(Task) Print all entries below exactly, without images.

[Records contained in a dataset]
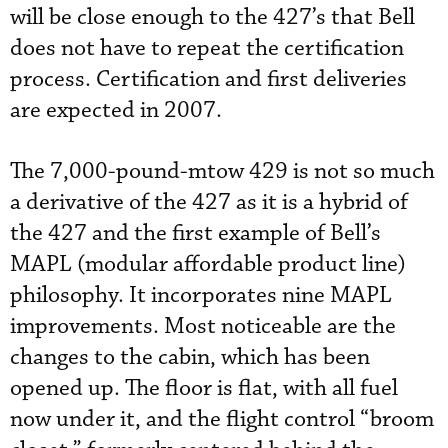
will be close enough to the 427’s that Bell
does not have to repeat the certification
process. Certification and first deliveries
are expected in 2007.
The 7,000-pound-mtow 429 is not so much
a derivative of the 427 as it is a hybrid of
the 427 and the first example of Bell’s
MAPL (modular affordable product line)
philosophy. It incorporates nine MAPL
improvements. Most noticeable are the
changes to the cabin, which has been
opened up. The floor is flat, with all fuel
now under it, and the flight control “broom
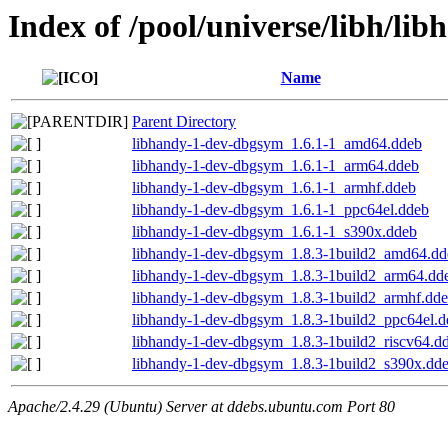
Index of /pool/universe/libh/lib
Name
Parent Directory
libhandy-1-dev-dbgsym_1.6.1-1_amd64.ddeb
libhandy-1-dev-dbgsym_1.6.1-1_arm64.ddeb
libhandy-1-dev-dbgsym_1.6.1-1_armhf.ddeb
libhandy-1-dev-dbgsym_1.6.1-1_ppc64el.ddeb
libhandy-1-dev-dbgsym_1.6.1-1_s390x.ddeb
libhandy-1-dev-dbgsym_1.8.3-1build2_amd64.dd
libhandy-1-dev-dbgsym_1.8.3-1build2_arm64.dd
libhandy-1-dev-dbgsym_1.8.3-1build2_armhf.dd
libhandy-1-dev-dbgsym_1.8.3-1build2_ppc64el.d
libhandy-1-dev-dbgsym_1.8.3-1build2_riscv64.d
libhandy-1-dev-dbgsym_1.8.3-1build2_s390x.dd
Apache/2.4.29 (Ubuntu) Server at ddebs.ubuntu.com Port 80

(Task output)
will be close enough to the 427’s that Bell
does not have to repeat the certification
process. Certification and first deliveries
are expected in 2007.
The 7,000-pound-mtow 429 is not so much
a derivative of the 427 as it is a hybrid of
the 427 and the first example of Bell’s
MAPL (modular affordable product line)
philosophy. It incorporates nine MAPL
improvements. Most noticeable are the
changes to the cabin, which has been
opened up. The floor is flat, with all fuel
now under it, and the flight control “broom
Index of /pool/universe/libh/lib
Name
Parent Directory
libhandy-1-dev-dbgsym_1.6.1-1_amd64.ddeb
libhandy-1-dev-dbgsym_1.6.1-1_arm64.ddeb
libhandy-1-dev-dbgsym_1.6.1-1_armhf.ddeb
libhandy-1-dev-dbgsym_1.6.1-1_ppc64el.ddeb
libhandy-1-dev-dbgsym_1.6.1-1_s390x.ddeb
libhandy-1-dev-dbgsym_1.8.3-1build2_amd64.dd
libhandy-1-dev-dbgsym_1.8.3-1build2_arm64.dd
libhandy-1-dev-dbgsym_1.8.3-1build2_armhf.dd
libhandy-1-dev-dbgsym_1.8.3-1build2_ppc64el.d
libhandy-1-dev-dbgsym_1.8.3-1build2_riscv64.d
libhandy-1-dev-dbgsym_1.8.3-1build2_s390x.dd
Apache/2.4.29 (Ubuntu) Server at ddebs.ubuntu.com Port 80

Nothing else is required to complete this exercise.